The most cool thing about iterators is that they are composable! You can compose two iterators with ether orElse or andAlso combinators. The orElse combinators (i.e., orElseAdd, orElseSubtract) return an iterator that represents a union between two iterators, while the andAlso combinators (i.e., andAlsoMultiply, andAlsoDivide) return an iterator that represents an intersection between two iterators. Here is how we'd add two sparse vectors using non-zero iterators and their composition:

SparseVector a = ???
SparseVector b = ???
SparseVector c = ??? // result
VectorIterator these = a.nonZeroIterator();
VectorIterator those = b.nonZeroIterator();
VectorIterator both = these.orElseAdd(those);

while (both.hasNext()) {
  double x = both.next();
  int i = both.index();
  c.set(i, x);
}

Note that + (add) operation is used to resolve conflicts of union: if both vectors have non-zero components on the same index, the composed iterator will return their sum on both.next() or both.get().

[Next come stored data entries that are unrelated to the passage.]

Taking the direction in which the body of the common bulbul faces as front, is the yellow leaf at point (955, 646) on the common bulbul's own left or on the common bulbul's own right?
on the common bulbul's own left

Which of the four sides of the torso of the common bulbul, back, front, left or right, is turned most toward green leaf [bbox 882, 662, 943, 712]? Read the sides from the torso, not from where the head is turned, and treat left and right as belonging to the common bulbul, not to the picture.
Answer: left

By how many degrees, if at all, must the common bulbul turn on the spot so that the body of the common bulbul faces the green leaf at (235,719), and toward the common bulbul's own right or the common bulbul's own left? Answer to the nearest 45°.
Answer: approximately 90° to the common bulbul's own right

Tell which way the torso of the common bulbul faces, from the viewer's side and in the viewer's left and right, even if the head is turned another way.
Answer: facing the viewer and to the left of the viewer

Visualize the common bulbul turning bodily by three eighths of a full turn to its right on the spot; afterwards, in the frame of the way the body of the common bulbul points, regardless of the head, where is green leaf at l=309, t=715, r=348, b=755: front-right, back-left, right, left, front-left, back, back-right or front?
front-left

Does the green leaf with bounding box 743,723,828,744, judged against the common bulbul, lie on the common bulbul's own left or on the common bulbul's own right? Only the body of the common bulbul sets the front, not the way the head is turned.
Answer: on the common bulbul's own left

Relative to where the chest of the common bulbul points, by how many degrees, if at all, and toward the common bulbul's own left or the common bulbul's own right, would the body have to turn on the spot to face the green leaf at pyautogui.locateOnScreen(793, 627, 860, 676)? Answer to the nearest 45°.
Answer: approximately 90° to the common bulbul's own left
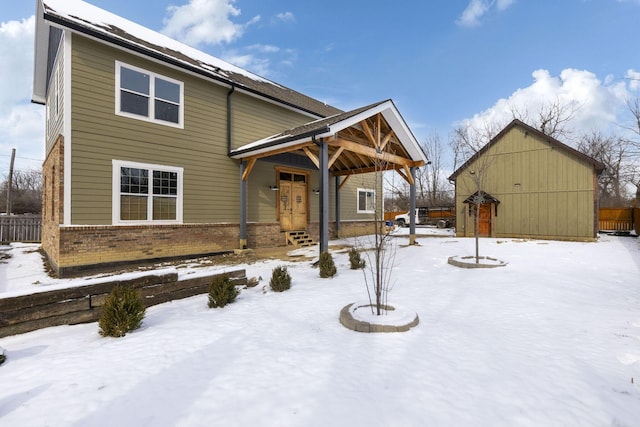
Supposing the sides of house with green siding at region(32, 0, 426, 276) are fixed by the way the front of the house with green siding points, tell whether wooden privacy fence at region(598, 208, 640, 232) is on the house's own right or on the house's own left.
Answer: on the house's own left

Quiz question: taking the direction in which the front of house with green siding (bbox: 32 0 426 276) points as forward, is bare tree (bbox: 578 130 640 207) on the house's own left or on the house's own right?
on the house's own left

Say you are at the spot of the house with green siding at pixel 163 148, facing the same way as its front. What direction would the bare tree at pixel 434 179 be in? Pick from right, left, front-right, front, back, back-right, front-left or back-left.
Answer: left

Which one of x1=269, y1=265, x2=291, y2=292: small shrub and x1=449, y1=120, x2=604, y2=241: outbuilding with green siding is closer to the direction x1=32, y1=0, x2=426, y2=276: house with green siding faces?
the small shrub

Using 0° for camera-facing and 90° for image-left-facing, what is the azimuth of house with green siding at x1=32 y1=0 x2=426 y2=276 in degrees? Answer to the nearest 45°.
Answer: approximately 315°

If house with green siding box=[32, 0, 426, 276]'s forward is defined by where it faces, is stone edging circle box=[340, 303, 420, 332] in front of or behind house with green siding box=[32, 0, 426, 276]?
in front

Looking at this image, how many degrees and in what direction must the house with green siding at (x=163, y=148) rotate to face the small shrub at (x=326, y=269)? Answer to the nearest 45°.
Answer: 0° — it already faces it

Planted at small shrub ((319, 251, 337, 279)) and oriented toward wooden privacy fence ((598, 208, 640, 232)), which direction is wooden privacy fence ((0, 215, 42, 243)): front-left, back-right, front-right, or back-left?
back-left
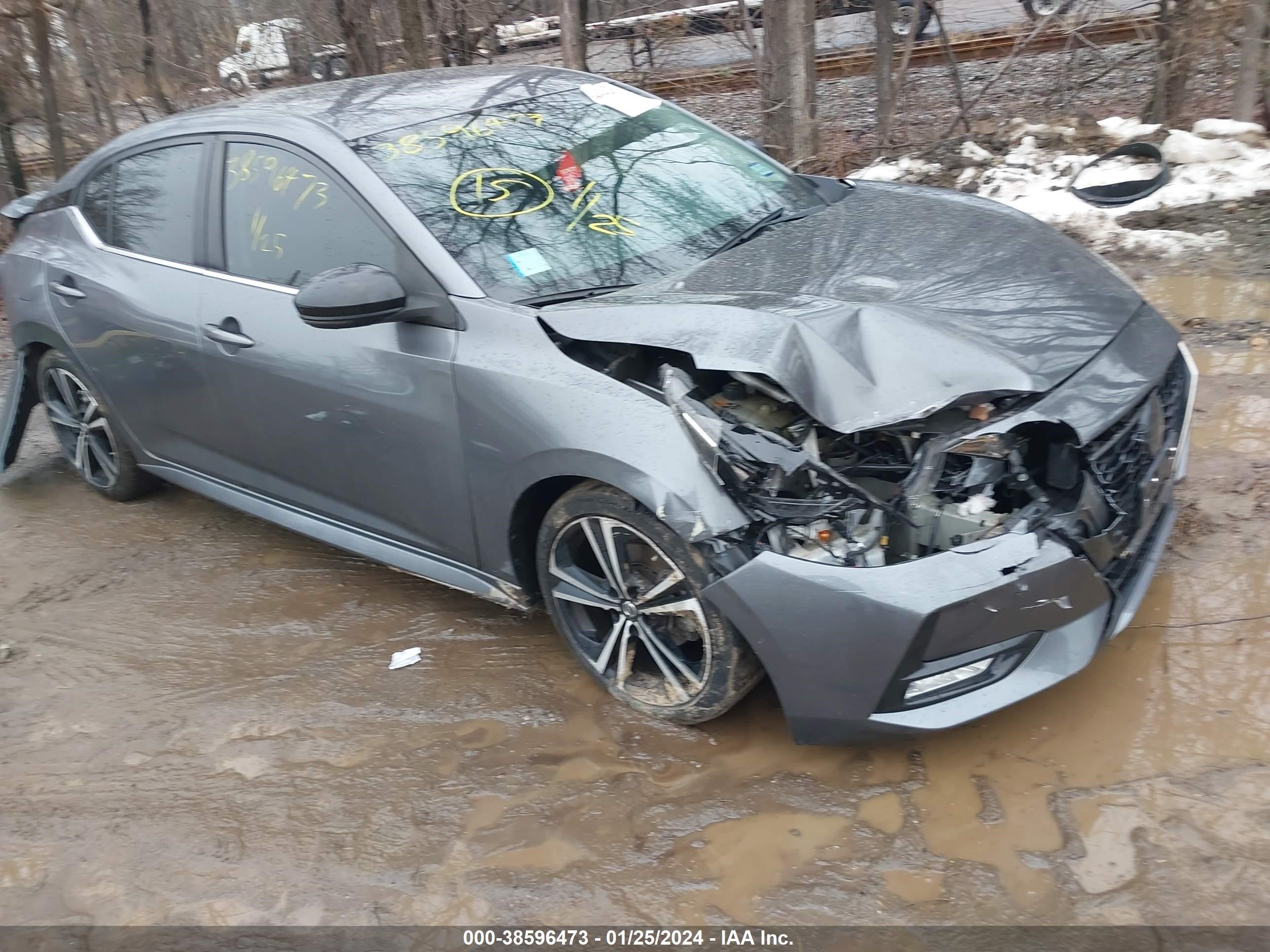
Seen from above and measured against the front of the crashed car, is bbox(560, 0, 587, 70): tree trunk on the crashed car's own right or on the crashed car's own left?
on the crashed car's own left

There is another powerful feature of the iterators: there are writable. The set(double) method might be used to write the current iterator's element. The following example shows how to implement in-place scaling by 10 of the sparse matrix:

SparseMatrix a = ???
MatrixIterator it = a.nonZeroIterator();
while (it.hasNext()) {
  double x = it.next();
  it.set(x * 10);
}

The last thing you should know about iterators is that they are very efficient if used correctly. The rule is very simple: row-major sparse matrices (i.e., CRSMatrix) doesn't really like column-major iterators: columnMajorIterator(), nonZerorColumnMajorIterator(), iteratorOfColumn(int) and nonZeroIteratorOfColumn(int) and vise-versa. So, if you use column-major sparse matrix (i.e., CCSMatrix) do not read/write it in a row-major manner.

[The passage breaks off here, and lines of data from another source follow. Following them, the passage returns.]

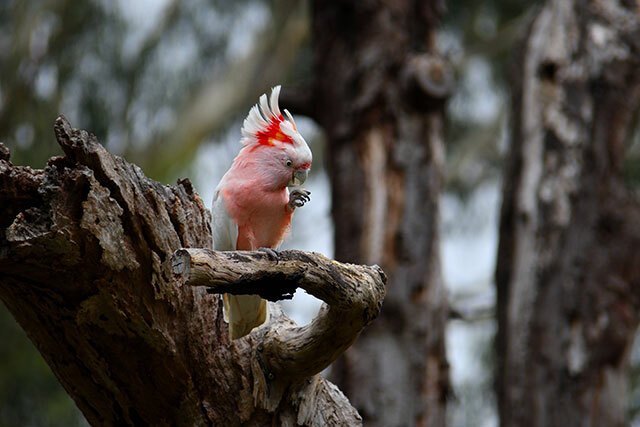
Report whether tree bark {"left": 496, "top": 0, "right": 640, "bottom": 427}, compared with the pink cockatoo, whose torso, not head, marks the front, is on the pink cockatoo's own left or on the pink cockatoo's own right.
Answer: on the pink cockatoo's own left

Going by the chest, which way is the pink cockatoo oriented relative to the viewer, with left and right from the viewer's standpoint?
facing the viewer and to the right of the viewer

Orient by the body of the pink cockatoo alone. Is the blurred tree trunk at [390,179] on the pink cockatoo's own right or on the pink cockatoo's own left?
on the pink cockatoo's own left
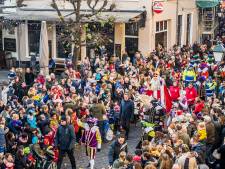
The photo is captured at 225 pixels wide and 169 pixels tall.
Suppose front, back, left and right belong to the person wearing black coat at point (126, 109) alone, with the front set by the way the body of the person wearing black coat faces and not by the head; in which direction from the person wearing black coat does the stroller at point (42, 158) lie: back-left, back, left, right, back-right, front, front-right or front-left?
front-right

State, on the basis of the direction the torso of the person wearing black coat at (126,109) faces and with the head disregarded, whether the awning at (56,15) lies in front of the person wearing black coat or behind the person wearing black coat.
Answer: behind

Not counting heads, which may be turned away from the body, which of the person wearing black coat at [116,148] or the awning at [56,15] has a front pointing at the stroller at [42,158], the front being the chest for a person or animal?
the awning

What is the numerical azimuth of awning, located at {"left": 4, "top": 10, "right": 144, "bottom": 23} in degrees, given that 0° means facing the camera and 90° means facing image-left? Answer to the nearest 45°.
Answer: approximately 0°

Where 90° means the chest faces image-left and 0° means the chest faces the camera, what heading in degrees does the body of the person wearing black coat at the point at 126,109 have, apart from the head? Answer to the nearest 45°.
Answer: approximately 0°

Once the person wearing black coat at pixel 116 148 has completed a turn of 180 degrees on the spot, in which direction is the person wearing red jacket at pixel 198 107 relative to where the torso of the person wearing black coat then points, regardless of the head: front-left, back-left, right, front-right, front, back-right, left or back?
right

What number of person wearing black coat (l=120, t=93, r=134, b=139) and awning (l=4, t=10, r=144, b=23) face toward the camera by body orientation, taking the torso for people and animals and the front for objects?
2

Iterators made the la4j library much more awesome. Within a super small overhead they provide a powerful and easy to reason about abstraction that forces the developers write efficient and clean sparse algorithms.

Finally, I'm trying to get rid of two boilerplate abstractions: org.la4j.factory.Factory and org.la4j.{matrix, vector}.source.Source. All of the them have been deprecated in the release: try to avoid the usage of deprecated API, more likely such methods will be removed in the next release.

Why get rid of factories? They are terrible. Operations allowed to chose the most efficient data representation for the out-of-place operations. The la4j library knows how to store your result in the most efficient way, so you should not be worried about it any more. For example, the multiplication of two sparse vectors is sparse vector while addition of sparse vector to dense vector will return dense vector and so on. Thus, instead of using factories for building new vectors/matrices you can use static factory methods like DenseMatrix.zero(int, int) or SparseMatrix.identity(int). I'm trying to get rid of other ways of doing things in la4j. There is should be the only way: the right way.

Now, you can convert matrices or vectors from sparse to dense representation using type-safe converter to. Note, that is the given factory (which is not org.la4j.factory.Factory but org.la4j.matrix.MatrixFactory or org.la4j.vector.VectorFactory) produces the same objects as an object being converted - no copying will be performed: just type casting:

Matrix a = CRSMatrix.identity(100);
RowMajorSparseMatrix b = a.toRowMajorSparseMatrix(); // no copying but type-safe casting

Matrix c = Basic2DMatrix.zero(100, 100);
DenseMatrix d = c.to(Matrices.BASIC_1D); // copying

This release is a huge step for the la4j project. I'm finally see the roadmap to the 1.0.0 release. The biggest feature in the first stable version should be in-pace operations, which are definitely might be done with iterators.